Pulsed-field gel electrophoresis (PFGE) is a powerful molecular typing technique by which genomic DNA is isolated from the organism of interest, followed by restriction enzyme analysis. The digestion products are then analyzed on an agarose gel by applying an electric field that periodically changes direction allowing for separation of the larger DNA fragments (entire genomic DNA) and approximate measurement of fragment length.
PFGE can separate large DNA molecules (up to 10 Mb), whereas standard DNA gel electrophoresis commonly resolves fragments up to ∼50 kb. PFGE takes 2–3 days, excluding sample preparation.
PFGE was first developed by Schwartz et al. in yeast. The largest molecule so far resolved by Pulse-Field Gel Electrophoresis is estimated at 14 Mb (Barry and Pollard, 1993)
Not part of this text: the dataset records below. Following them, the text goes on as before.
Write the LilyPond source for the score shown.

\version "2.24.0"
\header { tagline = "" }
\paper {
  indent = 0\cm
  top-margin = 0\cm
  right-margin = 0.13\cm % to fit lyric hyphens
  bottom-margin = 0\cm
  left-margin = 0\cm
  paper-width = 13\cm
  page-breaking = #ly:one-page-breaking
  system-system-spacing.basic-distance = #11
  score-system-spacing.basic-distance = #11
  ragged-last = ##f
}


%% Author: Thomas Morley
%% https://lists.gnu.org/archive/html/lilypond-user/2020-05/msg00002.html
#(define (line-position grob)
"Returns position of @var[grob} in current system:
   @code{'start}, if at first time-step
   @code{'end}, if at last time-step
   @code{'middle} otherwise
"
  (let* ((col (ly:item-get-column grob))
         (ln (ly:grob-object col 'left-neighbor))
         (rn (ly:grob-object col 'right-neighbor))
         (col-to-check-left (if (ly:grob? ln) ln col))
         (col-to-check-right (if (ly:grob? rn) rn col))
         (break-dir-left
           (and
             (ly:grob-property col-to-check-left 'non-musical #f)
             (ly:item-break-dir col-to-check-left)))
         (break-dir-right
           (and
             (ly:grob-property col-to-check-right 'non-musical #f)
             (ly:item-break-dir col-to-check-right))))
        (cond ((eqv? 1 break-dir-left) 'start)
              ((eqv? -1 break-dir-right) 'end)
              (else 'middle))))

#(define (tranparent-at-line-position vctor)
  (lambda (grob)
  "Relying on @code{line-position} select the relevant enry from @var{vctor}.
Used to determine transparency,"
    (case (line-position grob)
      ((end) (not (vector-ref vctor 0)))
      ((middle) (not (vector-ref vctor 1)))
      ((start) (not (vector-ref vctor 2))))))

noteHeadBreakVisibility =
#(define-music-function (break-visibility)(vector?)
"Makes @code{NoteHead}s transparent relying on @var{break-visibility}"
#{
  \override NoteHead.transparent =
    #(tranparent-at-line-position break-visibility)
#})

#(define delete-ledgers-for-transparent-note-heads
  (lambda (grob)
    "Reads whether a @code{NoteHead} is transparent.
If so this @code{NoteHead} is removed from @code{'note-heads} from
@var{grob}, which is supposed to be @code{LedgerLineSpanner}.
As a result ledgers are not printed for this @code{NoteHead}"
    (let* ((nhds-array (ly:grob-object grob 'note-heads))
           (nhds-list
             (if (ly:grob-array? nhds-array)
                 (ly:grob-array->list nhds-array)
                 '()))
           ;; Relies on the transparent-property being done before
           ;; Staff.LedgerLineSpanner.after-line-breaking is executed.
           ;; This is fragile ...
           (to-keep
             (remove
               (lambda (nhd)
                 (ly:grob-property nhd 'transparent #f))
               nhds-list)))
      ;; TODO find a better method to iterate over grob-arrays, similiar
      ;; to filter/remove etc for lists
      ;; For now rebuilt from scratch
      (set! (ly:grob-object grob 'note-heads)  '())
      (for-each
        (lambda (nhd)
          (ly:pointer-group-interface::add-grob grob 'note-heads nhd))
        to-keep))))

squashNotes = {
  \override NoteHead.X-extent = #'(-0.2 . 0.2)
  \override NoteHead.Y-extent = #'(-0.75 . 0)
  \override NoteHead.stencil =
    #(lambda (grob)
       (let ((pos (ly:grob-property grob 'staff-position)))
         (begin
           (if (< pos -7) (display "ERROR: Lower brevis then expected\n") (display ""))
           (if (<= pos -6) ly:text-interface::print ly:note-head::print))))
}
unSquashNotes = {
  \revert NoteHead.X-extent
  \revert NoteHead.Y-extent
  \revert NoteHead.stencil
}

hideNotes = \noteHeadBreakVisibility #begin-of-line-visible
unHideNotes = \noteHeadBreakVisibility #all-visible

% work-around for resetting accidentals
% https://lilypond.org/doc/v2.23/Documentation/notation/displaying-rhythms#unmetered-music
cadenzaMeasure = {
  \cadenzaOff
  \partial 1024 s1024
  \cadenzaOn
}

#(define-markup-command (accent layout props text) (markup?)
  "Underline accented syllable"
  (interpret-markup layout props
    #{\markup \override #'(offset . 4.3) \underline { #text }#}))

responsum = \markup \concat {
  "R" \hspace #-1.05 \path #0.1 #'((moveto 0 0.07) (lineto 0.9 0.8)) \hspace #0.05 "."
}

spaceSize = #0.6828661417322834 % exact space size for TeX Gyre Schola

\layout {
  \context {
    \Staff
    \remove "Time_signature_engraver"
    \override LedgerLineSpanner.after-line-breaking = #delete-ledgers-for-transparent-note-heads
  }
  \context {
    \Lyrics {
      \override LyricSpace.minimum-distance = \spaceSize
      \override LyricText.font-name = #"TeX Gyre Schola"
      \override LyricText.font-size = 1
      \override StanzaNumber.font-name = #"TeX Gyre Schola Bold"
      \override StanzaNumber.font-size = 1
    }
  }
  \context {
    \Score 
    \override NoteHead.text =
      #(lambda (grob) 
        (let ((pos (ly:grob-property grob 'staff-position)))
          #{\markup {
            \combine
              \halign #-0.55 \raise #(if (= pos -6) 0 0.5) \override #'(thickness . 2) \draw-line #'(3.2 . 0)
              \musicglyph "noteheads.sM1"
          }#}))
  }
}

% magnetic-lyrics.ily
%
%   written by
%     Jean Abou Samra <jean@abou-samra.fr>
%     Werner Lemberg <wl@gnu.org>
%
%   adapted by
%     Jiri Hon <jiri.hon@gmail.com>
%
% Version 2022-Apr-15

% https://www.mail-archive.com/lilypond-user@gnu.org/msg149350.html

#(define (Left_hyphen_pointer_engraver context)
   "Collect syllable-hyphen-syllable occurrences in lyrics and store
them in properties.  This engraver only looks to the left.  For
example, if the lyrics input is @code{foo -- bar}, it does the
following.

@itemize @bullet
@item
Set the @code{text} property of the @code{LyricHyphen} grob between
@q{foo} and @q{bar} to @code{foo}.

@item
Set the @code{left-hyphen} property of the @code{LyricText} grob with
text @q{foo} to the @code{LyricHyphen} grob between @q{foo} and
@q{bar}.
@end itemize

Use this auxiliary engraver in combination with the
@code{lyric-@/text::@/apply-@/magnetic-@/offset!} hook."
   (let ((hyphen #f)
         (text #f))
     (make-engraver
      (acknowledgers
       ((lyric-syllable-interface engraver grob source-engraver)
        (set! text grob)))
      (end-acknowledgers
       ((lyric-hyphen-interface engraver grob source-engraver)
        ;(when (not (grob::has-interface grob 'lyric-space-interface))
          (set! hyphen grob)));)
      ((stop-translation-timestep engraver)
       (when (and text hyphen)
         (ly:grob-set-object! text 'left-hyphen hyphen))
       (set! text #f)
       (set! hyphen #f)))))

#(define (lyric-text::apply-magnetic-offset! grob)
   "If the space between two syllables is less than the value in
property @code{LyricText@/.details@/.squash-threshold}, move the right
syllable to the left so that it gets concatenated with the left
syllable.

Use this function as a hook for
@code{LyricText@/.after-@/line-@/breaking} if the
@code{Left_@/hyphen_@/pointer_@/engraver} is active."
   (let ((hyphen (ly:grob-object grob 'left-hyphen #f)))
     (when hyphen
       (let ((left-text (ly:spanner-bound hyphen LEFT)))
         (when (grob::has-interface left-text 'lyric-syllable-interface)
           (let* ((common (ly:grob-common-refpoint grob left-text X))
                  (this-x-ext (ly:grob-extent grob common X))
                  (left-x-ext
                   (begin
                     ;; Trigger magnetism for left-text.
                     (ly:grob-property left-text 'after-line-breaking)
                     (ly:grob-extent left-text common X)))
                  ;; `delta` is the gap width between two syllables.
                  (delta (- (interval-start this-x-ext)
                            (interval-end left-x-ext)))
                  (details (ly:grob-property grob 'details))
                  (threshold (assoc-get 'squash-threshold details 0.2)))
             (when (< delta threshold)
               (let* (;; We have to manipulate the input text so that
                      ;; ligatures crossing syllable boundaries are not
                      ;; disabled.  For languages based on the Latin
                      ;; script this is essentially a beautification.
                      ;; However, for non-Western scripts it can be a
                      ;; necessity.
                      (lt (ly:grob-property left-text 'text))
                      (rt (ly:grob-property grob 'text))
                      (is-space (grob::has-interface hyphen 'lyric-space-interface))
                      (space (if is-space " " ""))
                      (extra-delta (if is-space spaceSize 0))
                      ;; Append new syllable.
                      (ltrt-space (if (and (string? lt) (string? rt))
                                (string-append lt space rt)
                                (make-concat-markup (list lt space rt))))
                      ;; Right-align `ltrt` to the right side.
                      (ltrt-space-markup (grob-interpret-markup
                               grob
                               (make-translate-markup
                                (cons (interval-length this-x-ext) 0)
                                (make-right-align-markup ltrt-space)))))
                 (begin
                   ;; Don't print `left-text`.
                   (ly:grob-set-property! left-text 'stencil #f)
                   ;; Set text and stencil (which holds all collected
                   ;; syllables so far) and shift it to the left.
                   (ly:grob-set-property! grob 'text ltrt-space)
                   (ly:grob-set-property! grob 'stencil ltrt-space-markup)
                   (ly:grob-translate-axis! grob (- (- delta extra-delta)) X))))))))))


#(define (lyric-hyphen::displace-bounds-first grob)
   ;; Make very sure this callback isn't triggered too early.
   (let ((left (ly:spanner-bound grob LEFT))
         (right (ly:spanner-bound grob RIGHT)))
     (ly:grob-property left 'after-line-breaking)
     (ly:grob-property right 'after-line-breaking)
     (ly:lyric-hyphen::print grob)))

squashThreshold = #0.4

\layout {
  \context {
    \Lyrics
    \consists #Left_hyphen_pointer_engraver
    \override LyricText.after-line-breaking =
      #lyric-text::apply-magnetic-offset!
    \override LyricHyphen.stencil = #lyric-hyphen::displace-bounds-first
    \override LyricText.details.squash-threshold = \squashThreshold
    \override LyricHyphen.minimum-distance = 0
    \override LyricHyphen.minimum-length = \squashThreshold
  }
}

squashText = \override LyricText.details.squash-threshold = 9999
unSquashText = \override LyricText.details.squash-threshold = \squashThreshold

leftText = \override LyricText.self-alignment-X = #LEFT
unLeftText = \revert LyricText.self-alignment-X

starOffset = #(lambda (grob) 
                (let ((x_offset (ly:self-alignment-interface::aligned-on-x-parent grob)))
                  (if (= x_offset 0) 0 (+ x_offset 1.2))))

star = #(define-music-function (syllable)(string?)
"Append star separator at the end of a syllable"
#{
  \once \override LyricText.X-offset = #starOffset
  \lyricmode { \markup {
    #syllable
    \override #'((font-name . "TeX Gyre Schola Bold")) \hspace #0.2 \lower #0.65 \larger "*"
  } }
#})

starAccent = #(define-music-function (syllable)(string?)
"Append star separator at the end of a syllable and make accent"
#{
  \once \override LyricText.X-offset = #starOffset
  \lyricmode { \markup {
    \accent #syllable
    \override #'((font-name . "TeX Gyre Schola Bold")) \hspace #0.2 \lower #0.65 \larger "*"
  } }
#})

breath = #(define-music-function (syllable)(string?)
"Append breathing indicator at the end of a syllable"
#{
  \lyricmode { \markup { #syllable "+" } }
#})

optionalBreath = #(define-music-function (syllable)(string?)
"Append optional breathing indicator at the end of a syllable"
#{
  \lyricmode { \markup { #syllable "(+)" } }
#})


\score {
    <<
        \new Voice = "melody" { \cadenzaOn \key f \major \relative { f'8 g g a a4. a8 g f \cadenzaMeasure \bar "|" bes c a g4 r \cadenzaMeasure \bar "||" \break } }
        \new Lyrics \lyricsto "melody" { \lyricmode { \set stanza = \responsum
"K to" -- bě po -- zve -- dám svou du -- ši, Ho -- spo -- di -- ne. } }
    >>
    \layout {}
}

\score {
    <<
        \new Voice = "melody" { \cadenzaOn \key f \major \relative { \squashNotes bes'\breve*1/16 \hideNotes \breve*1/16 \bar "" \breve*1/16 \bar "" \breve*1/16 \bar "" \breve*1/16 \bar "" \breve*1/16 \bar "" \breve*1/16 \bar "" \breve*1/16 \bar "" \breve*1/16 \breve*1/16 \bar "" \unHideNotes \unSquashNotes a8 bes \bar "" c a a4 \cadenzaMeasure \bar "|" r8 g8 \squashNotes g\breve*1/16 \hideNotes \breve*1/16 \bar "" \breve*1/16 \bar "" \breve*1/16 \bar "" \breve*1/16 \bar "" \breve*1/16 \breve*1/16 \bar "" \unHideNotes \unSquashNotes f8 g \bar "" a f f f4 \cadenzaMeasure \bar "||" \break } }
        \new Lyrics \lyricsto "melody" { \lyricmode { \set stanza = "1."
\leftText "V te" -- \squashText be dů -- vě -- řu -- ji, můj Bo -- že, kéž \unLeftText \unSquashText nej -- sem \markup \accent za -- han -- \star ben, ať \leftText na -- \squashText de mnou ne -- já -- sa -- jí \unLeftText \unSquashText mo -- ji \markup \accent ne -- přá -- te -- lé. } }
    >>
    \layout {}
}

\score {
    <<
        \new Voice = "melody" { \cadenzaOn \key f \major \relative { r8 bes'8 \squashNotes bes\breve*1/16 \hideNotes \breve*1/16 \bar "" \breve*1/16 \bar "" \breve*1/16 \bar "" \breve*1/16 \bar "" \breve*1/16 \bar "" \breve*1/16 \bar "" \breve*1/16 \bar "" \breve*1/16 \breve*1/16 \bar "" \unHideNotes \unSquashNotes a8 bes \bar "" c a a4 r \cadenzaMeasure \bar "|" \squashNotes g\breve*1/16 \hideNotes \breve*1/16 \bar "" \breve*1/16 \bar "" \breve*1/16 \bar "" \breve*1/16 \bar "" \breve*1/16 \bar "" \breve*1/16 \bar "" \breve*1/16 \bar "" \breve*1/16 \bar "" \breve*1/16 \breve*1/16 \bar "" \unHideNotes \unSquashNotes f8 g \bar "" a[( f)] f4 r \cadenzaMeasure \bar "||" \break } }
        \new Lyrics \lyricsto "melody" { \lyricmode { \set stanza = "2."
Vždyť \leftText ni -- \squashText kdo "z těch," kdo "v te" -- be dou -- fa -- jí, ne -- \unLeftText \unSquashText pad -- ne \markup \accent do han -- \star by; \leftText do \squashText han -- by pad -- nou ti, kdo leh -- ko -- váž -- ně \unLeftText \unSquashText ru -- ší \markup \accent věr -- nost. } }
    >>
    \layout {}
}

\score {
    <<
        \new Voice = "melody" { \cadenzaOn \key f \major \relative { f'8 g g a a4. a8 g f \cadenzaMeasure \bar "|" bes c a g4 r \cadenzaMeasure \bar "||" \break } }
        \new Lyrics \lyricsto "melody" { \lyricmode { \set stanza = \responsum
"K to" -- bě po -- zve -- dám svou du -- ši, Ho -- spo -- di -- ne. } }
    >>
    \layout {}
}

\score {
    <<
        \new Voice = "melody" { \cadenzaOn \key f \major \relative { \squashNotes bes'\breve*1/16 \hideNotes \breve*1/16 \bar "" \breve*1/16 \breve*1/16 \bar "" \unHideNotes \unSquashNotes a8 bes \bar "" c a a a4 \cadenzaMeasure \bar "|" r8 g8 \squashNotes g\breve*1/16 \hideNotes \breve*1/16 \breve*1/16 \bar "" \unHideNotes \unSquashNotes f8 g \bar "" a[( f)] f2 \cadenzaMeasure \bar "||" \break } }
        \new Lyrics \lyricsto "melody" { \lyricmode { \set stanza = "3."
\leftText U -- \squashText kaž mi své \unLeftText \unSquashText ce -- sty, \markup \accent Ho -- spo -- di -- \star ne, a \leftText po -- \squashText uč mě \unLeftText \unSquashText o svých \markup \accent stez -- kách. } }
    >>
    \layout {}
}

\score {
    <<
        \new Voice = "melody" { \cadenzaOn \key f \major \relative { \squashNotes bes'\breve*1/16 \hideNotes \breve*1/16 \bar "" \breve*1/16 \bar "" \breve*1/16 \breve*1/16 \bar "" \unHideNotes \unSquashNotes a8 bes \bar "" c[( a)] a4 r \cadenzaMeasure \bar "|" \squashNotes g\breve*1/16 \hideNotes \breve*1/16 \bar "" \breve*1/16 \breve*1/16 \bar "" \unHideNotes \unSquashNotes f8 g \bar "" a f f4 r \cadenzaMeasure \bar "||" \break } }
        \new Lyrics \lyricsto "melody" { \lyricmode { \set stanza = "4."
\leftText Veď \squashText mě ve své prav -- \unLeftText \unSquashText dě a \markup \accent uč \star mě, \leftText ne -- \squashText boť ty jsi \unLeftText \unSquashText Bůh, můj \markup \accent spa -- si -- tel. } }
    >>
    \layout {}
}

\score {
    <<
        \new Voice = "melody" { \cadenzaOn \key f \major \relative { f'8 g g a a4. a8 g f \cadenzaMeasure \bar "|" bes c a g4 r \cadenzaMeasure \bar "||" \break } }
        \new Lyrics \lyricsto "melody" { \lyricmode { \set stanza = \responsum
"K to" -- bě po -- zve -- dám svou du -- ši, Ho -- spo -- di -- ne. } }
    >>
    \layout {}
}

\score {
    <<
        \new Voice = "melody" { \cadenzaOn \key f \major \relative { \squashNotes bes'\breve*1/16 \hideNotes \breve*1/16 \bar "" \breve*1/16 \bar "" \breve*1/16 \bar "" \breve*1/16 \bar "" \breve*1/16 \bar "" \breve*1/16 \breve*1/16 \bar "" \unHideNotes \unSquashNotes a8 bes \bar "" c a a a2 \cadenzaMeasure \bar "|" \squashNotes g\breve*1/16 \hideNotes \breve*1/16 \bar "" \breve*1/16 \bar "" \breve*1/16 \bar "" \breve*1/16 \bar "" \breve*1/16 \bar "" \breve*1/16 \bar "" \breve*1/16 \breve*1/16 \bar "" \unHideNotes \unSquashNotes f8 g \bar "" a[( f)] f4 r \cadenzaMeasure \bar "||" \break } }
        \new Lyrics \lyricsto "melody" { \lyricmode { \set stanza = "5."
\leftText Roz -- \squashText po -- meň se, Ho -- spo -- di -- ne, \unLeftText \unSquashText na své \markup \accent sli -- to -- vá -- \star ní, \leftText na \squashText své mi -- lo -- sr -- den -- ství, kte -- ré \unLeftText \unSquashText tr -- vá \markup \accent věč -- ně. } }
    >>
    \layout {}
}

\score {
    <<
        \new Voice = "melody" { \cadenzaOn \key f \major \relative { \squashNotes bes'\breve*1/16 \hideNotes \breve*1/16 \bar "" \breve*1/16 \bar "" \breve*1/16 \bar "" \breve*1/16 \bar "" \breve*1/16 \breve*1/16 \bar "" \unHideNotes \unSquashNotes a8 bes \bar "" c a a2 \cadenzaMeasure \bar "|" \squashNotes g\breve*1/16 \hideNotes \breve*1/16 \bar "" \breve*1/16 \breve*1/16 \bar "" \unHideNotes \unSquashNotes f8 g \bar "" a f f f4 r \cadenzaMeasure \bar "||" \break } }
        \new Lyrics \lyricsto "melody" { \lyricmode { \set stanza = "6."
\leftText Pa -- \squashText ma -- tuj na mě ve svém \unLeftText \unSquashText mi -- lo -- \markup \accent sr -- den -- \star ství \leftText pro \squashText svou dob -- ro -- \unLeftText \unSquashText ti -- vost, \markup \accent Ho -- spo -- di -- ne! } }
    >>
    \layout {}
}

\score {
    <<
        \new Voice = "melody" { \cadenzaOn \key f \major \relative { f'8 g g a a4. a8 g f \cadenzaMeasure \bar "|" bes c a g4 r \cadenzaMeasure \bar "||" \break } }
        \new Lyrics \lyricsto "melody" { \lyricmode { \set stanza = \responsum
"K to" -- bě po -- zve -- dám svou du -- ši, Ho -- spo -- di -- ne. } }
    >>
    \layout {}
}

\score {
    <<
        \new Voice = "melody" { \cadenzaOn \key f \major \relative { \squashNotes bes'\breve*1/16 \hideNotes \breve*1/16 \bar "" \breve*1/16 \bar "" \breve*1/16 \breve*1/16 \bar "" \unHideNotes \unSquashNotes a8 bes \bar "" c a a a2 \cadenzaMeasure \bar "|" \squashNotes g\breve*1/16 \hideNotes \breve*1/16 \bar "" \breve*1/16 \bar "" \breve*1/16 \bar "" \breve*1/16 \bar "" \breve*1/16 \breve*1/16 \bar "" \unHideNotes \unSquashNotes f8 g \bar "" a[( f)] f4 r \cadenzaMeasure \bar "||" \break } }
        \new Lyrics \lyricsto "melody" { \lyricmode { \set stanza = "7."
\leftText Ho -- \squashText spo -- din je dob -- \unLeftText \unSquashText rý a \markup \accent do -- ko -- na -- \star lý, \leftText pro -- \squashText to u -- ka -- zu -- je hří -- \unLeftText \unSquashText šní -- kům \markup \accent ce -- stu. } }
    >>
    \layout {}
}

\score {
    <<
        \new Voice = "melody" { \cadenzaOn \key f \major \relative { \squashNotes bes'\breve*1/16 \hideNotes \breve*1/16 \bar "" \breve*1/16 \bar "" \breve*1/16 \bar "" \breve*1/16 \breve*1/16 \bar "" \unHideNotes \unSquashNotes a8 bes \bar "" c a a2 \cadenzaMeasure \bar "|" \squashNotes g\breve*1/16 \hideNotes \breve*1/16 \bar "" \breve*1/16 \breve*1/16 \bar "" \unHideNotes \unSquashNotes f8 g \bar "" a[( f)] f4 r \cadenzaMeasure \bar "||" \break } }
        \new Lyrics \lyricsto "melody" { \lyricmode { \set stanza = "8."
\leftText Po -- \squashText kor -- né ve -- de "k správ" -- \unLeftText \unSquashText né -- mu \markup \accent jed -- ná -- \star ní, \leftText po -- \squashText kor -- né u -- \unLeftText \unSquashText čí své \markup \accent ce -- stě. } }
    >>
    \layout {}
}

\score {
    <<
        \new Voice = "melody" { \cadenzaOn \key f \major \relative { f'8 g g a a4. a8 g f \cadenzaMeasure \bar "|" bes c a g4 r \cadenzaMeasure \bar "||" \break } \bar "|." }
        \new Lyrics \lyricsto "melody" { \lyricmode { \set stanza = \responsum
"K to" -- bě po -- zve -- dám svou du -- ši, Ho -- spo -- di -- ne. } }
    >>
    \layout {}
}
PFGE is a variation of agarose gel electrophoresis. Some of the major differences between conventional gel electrophoresis and PFGE is tabulated here:
| Property | Conventional gel electrophoresis | Pulsed-field gel electrophoresis |
| Resolving power (Separating power) | Separates DNA fragments up to ∼50 kb in size. | can separate large DNA molecules(up to 10 Mb) |
| Direction of current | Current only runs in a single direction | The direction of the current switches from the primary to the secondary electrodes located at a 60° angle from the centre of the agarose gel. |
Table of Contents
Steps of pulsed-field gel electrophoresis
Preparation of Bacterial cells
Streak bacterial isolates (e.g. Staphylococcus aureus) onto TSA plates and incubate at 37 °C for 18–24 h.
Mix bacterial cells with melted agarose and pour into a plug mold
Bacterial cells are embedded into an agarose gel to prevent shearing of chromosomal DNA, and DNA digestion is performed in situ.
Lysis of Bacterial cells
The bacterial cells are broken open with biochemicals, or lysed, so that the DNA is free in the agarose plugs. The bacterial chromosome is digested using a rare cutting enzyme that recognizes specific DNA sequences ranging from 6 to 8 nucleotides, resulting in a limited number of DNA fragments of varying lengths. After DNA restriction, slices of the agarose blocks are inserted into wells of the agarose gel matrix.
Electrophoresis
Digested DNA samples are loaded into the DNA gelatin plug into a gel, and are subjected to separation by alternating the electric field between spatially distinct pairs of electrodes
Application of an electric field that is periodically reorienting causes long DNA molecules to reorient during electrophoresis. The time required for reorientation is also inversely proportional to the size of the DNA fragment. As smaller molecules reorient more quickly than larger molecules, separation of various DNA fragment sizes ranging from kilobases to megabases ensues if the gel is run for a sufficient time. This process generates a fingerprint profile that can be digitally imagined.
This system consists of 24 electrodes in an octagon arrangement producing a constant electrophoresis gradient that switches from the primary to the secondary electrodes located at a 60° angle from the centre of the agarose gel. Consequently, this configuration causes the DNA molecules to re-orient in the agarose gel matrix over a 120° angle.
Staining the gel
The gel is stained so that DNA can be seen under ultraviolet (UV) light.
Taking photograph and processing the Image
A digital camera takes a photograph of the gel and stores the picture in the computer. The obtained gel images are normalized and patterns of the DNA fragments are analyzed using various software such as BioNumerics (Applied Maths, Austin, TX, USA), Fingerprinting II (Bio-Rad, Hercules, CA, USA), GelQuest (SequentiX, Klein Raden, Germany), and PyElph (Pavel & Vasile, 2012). These software and similar other softwares help for storing, sharing and analyzing PFGE data.
References and further readings
- Pulsed-field Gel Electrophoresis. Center for Disease Control (CDC)
- Pulse Field Gel Electrophoresis by Batu K. Sharma-Kuinkel, Thomas H. Rude, and Vance G. Fowler, Jr
- Separation of yeast chromosome-sized DNAs by pulsed field gradient gel electrophoresis. Schwartz DC, Cantor CR.